** Data records follows **

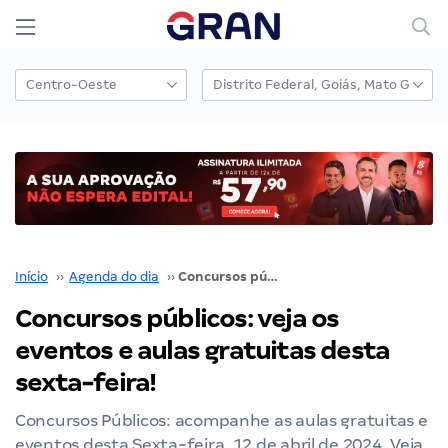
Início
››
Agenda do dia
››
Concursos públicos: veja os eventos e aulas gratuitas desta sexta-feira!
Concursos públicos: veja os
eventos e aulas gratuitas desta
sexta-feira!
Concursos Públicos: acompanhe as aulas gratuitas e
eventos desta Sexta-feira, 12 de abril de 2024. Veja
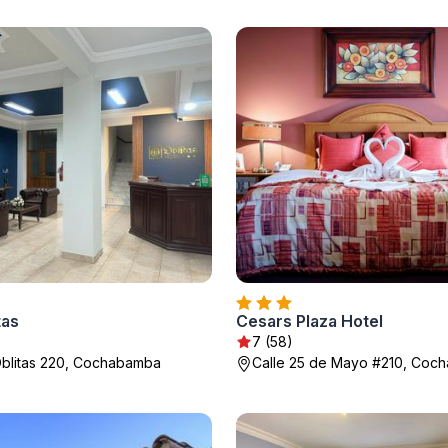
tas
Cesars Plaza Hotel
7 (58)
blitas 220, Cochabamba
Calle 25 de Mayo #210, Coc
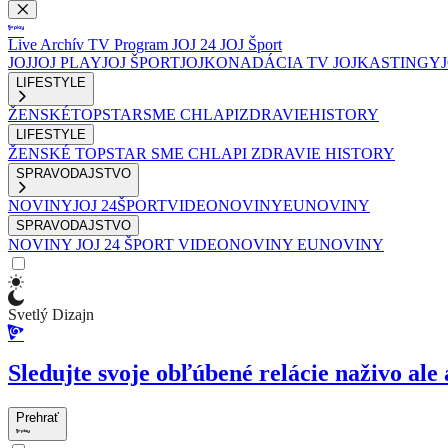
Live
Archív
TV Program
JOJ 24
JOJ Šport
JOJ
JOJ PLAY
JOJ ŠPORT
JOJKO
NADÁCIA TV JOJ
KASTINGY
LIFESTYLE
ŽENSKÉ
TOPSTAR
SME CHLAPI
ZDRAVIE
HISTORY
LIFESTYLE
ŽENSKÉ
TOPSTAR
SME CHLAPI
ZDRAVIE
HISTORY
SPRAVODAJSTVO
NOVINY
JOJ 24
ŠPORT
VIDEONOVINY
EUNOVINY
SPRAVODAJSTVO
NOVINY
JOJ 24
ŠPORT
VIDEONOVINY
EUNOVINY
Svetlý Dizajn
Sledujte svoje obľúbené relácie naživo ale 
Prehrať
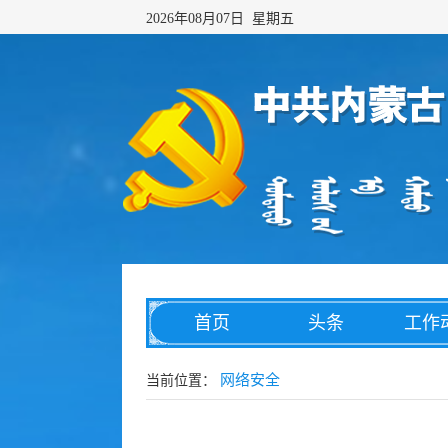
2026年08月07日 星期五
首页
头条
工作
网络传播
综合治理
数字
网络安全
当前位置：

** End of Data records **

__Problem to solve__.
Return every line above word for word, omitting the pictures.

__Task solution__.
Início
››
Agenda do dia
››
Concursos públicos: veja os eventos e aulas gratuitas desta sexta-feira!
Concursos públicos: veja os
eventos e aulas gratuitas desta
sexta-feira!
Concursos Públicos: acompanhe as aulas gratuitas e
eventos desta Sexta-feira, 12 de abril de 2024. Veja
tas
Cesars Plaza Hotel
7 (58)
blitas 220, Cochabamba
Calle 25 de Mayo #210, Coc
Live
Archív
TV Program
JOJ 24
JOJ Šport
JOJ
JOJ PLAY
JOJ ŠPORT
JOJKO
NADÁCIA TV JOJ
KASTINGY
LIFESTYLE
ŽENSKÉ
TOPSTAR
SME CHLAPI
ZDRAVIE
HISTORY
LIFESTYLE
ŽENSKÉ
TOPSTAR
SME CHLAPI
ZDRAVIE
HISTORY
SPRAVODAJSTVO
NOVINY
JOJ 24
ŠPORT
VIDEONOVINY
EUNOVINY
SPRAVODAJSTVO
NOVINY
JOJ 24
ŠPORT
VIDEONOVINY
EUNOVINY
Svetlý Dizajn
Sledujte svoje obľúbené relácie naživo ale 
Prehrať
2026年08月07日 星期五
首页
头条
工作
网络传播
综合治理
数字
网络安全
当前位置：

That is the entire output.